The power of Metropolis-Hastings is that it gives us enormous flexibility over our choice of proposal distribution whilst still guaranteeing that we’ll eventually get accurate samples. This is why it forms the back-bone of many popular sampling algorithms including the learning to sample methods that I will talk about in my next post but also Gibbs sampling, Hamiltonain Monte-Carlo, NUTS and Slice sampling.

However, if we make a poor choice of $Q$ we will find that the probability of accepting a new point is very low and it’ll take a very long time for our simulation to converge to the distribution of interest. Also, we shoe-horn $Q$ into a valid transition operator by enforcing detailed balance and as was mentioned before, detailed balance can seriously slow down the generation of samples.

Summary

MCMC is one very powerful technique to solving the sampling problem. I personally find it pretty amazing that a single point particle wandering around a high-dimensional sampling space can gather enough information to give us a representative summary of the overall distribution.

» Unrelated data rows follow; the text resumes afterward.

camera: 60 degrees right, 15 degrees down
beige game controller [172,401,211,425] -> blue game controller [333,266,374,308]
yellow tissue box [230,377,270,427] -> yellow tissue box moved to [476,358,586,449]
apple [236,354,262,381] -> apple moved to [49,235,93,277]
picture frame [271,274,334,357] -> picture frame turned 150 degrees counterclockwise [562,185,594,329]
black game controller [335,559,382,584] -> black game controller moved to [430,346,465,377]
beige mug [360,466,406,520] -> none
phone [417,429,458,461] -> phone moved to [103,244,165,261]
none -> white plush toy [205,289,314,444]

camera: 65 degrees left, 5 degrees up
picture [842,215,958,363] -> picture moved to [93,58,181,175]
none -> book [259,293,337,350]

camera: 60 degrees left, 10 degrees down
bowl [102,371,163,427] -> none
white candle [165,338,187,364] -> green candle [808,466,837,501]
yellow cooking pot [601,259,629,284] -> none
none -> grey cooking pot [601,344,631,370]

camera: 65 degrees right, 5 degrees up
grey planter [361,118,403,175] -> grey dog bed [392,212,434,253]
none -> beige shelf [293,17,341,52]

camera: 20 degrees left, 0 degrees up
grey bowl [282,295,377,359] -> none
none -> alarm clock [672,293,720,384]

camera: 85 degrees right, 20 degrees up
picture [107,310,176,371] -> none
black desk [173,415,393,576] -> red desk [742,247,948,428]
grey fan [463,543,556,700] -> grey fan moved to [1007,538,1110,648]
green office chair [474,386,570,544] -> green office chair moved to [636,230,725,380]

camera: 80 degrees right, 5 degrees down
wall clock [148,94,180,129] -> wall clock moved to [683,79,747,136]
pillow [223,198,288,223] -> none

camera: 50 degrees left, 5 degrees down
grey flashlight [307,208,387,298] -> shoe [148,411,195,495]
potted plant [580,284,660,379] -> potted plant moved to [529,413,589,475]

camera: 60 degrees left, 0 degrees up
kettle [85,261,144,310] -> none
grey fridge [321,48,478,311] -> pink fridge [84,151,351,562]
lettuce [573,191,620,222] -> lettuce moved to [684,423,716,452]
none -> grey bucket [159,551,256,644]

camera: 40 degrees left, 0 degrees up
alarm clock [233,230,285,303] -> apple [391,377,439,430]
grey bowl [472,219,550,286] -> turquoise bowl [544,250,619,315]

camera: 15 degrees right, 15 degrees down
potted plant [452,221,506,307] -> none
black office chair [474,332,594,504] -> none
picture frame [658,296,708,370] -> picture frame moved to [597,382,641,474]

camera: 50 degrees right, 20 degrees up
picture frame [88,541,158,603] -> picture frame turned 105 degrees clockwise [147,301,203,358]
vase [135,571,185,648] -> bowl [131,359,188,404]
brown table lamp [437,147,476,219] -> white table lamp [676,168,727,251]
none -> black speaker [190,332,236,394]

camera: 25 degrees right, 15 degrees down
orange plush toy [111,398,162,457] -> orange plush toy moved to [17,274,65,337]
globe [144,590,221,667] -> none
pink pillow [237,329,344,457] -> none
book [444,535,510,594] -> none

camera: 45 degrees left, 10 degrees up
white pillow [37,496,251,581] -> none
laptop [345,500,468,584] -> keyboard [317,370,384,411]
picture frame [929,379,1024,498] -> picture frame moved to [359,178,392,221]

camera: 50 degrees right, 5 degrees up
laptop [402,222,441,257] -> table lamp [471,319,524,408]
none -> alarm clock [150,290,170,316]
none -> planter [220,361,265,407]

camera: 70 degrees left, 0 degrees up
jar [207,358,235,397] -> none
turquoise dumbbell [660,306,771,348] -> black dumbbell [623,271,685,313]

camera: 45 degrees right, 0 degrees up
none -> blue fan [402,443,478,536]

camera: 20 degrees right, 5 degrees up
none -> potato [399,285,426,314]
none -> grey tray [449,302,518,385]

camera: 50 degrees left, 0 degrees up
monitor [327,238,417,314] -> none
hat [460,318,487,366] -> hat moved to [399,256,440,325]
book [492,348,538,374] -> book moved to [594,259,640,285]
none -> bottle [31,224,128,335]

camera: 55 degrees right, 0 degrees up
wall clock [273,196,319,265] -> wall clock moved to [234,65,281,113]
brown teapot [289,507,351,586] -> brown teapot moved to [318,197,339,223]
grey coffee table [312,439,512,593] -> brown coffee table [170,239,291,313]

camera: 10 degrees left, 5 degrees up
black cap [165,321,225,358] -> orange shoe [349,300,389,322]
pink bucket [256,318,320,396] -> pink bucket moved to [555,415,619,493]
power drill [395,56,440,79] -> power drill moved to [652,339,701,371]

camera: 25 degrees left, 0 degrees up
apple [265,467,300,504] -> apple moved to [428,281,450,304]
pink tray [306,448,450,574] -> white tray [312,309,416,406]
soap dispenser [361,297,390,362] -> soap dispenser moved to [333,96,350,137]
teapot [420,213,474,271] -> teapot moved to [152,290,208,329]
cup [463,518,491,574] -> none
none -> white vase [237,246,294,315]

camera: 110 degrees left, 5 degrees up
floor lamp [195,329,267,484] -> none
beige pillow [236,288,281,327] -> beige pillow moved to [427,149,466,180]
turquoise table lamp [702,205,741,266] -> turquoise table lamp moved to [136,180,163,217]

Whilst Metropolis-Hastings represents a good starting place for building sampling algorithms its performance depends heavily on the choice of proposal distribution. MCMC only gives us exact samples in the limit of infinite time, how good an approximation we get in finite time is very variable and actually quite hard to even assess.

There are many variants of MCMC algorithms but a lot of them can be viewed as Metropolis-Hastings with different carefully crafted choices for the proposal distribution $Q$ . One strategy that’s recently been proposed has been to parameterise $Q$ and somehow learn the parameters of $Q$ to provide efficient sampling for a given distribution.